她过得太好了,好像毫不费力的,就拥有了一切,把自己碾压了过去。好得让人不甘,好得让人想撕碎。
符岚难以置信地看着她,泪眼中绞缠着痛苦与痛心。
“她过得太好了,与你有什么干系?你过得不好吗?你去将自己的生活过好不就好了吗?!你就非要将她的顺利堵上吗?!”符岚也回过味来了,上次的事件,虽然她的解释摆在那里,但是现在看来,恐怕和这次也是一样。
就只是因为,看不过沈弥过得好!
“她是我的孩子,你是我养大的,你将我对你的恩还一二分在她身上,又如何?!”
声声斥问往身上压,沈含景无言以对。她快要将唇瓣咬出血,始终低着头,没有与符岚对视。看不见符岚通红的眼,也看不见眼中的血丝。
符岚不知道当年那个又乖又暖的孩子,怎么就变成了这样?
这边争执的动静太大,早就吸引了人围观,有人忍不住偷偷举起手机录着,周遭议论声更是不止。这到底是发生了什么事?
周述凛没让沈弥摸了,牵过了她的手,握在手中。将沈含景所说的话都听入耳中,他一字一句地回道:“沈弥就是会比你过得好。”

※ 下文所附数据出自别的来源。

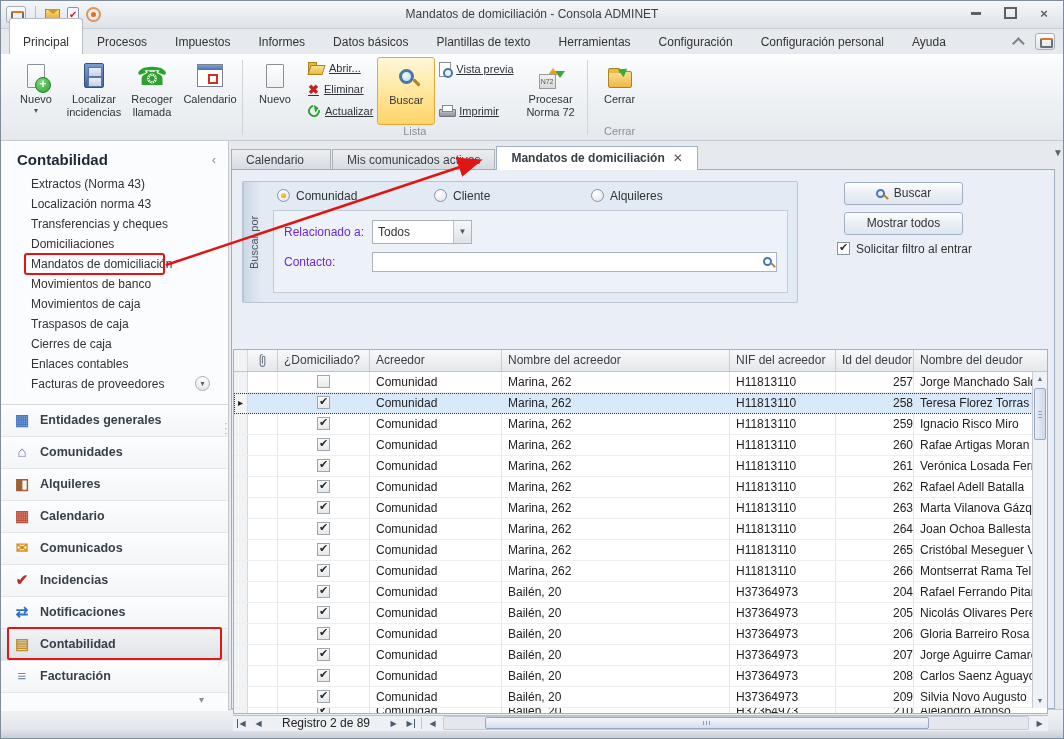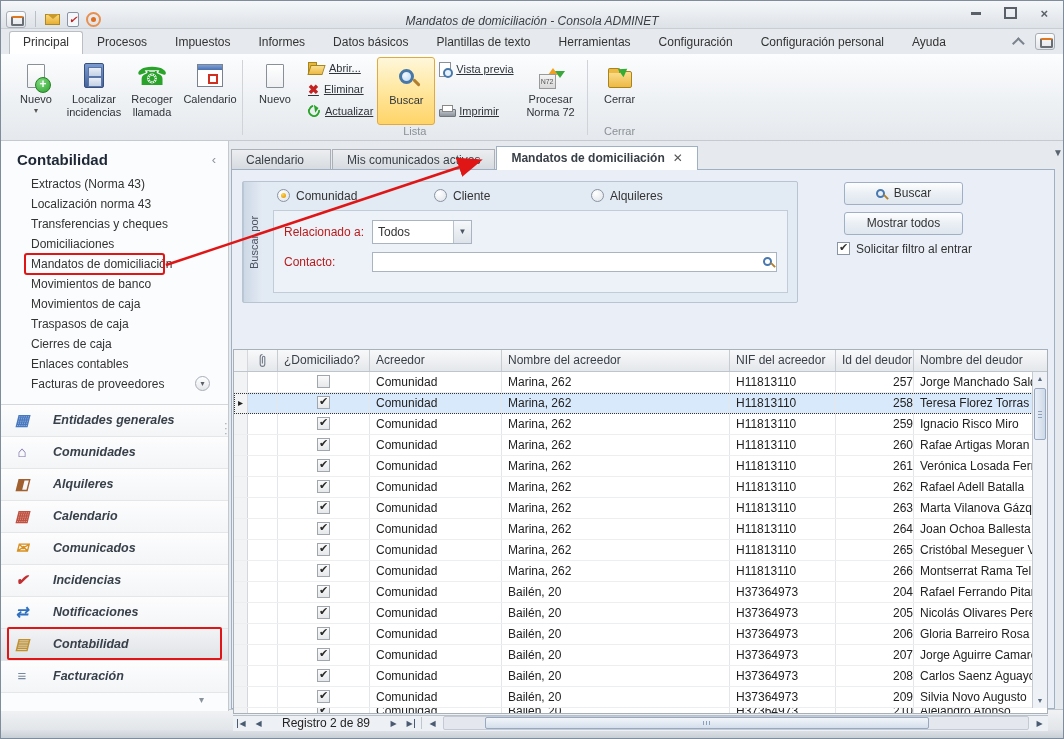"Mandatos de domiciliación - Consola" .titlebar { align-items: flex-end -> center; font-style: italic -> none }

声音落地,沈含景不敢相信自己听见的是什么,轻眯起眼,抬头看过来,怀疑自己是不是出现了幻听。
在场全都震然。
沈弥身体微僵。她、刚刚听见了什么?
与沈含景对视,周述凛眸光冷淡。她没听清,他不介意再重复一遍。
“我说,沈弥就是会比你过得好。听见了?”
几乎是同时,她瞳孔一缩,用力攥紧了双拳。
以往摇摆不定的一个事实,受各种因素影响,随时可能出现变数。她不愿看见这个事实,就是在费尽全力去影响与改变。
而现在,他高傲地敲定与落锤,以绝对的口吻道出。
他好像在说明一个不再可能更改的事实,说与她知。如同坐落而下的一座大山,屹立于那一处,无论其他人如何倾尽全力,都不可能再移动分毫。
他的这份自信大抵是来源于,他能让这个事实成真。
——无论如何,沈弥都会过得比你好。
几乎是灭顶的事实。
沈含景快要将牙咬碎。剧烈的不甘在胸腔里翻滚叫嚣,有一种再也挣扎不出的绝望将她深深困裹。
——凭什么?!
她的眼底猩红。心底突然有股念头强烈得压不住——她也想跟沈弥一样,去找她的亲生父母。
她不甘,不甘于眼前的困局。
她的人生不该如此!
指甲陷进血肉,她毫无所觉。沈含景哑声道:“如果,我能找到我爸妈……”
如果,她也和沈弥一样回了家,她的处境与待遇,是不是就会与现在全然不同?
说不定她家中比沈家还要好。
她的眼底挣扎出了一丝希望。
符岚听见了。
却愣是用了好几秒才敢相信眼前的事实。
她都听见了什么?
符岚“嗬”出一声笑。
扪心自问,这么多年来她在含景身上用尽了心思,就算是很多人对待亲生女儿也比不过她对含景。瓜分走了她的时间和精力,到头来落得亲生儿女对她充满怨言。现在呢?现在却是换来这孩子的埋怨,怪他们不及亲生父母好吗!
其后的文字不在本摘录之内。